今年度アカデミー賞、長編アニメ賞に輝いた「リメンバー・ミー」受賞も納得の素晴らしい作品です。舞台はメキシコの「死者の日」。亡くなった人々が年に一度現世に帰ってくる、生きている人は亡くなった人を思う、日本のお盆のようなものですね。けど圧倒的に違うのは、その派手さ!原色の飾りが町に溢れ、お祭り気分、というかまんま「お祭り」ですね、私もテレビでしか見たことありませんが。日本の、静かに魂を迎えて送り火で・・・という感じではなく、歌って踊って「わーい!お帰り~!!」ってにぎやかです。それをアニメーションでスクリーンいっぱいに描き出すと、まあ~なんという美しさ!その中で、主人公ミゲルが大冒険。家族の大切さを伝える、あたたかく、楽しく、美しい作品です。

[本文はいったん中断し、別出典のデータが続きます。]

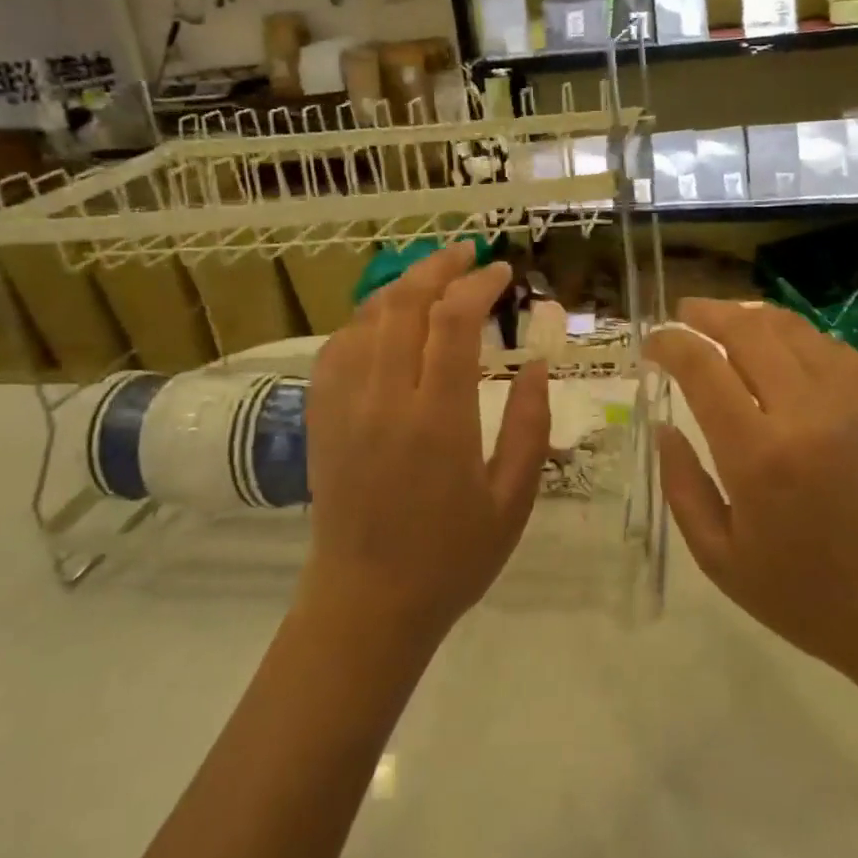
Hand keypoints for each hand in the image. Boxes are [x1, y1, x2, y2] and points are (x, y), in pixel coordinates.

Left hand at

音楽が大好きなギターの天才少年ミゲルの夢はミュージシャン。でも、先祖のある事情で音楽禁止!の家族です。夢と現実と家族の間で揺れるミゲルは、ひょんなことから死者の国に迷い込み・・・。ミゲルのかわいらしさには頬がゆるみますよ、死者の国でバレないようにガイコツメイクしたらパンダみたいな愛らしさ!ステージでおもいっきり歌える喜びがあふれる表情は、みているこちらまで幸せな気分になります。ギターの指使いとメロディーがピッターッ!と合ってるのもスゴイ・・・アニメーションの技術の進歩には驚きます。

映画の中で音楽が大切な役割を果たします。アカデミー賞の歌曲賞も受賞した「リメンバー・ミー」は本当に素敵な曲。中でも、ほとんどの人が涙すると思われるあるシーンでの「リメンバー・ミー」はもう・・・あのシーンは思い出すだけでもじわっときます。

日本語吹き替えに参加された、横山だいすけさんにお話うかがいました。横山さんは長年「うたのお兄さん」として活躍、音楽への思いもひとしおです。3月16日「金曜ロードショー」すぐ後の「シネマのツボ」、ぜひごらんくださいね。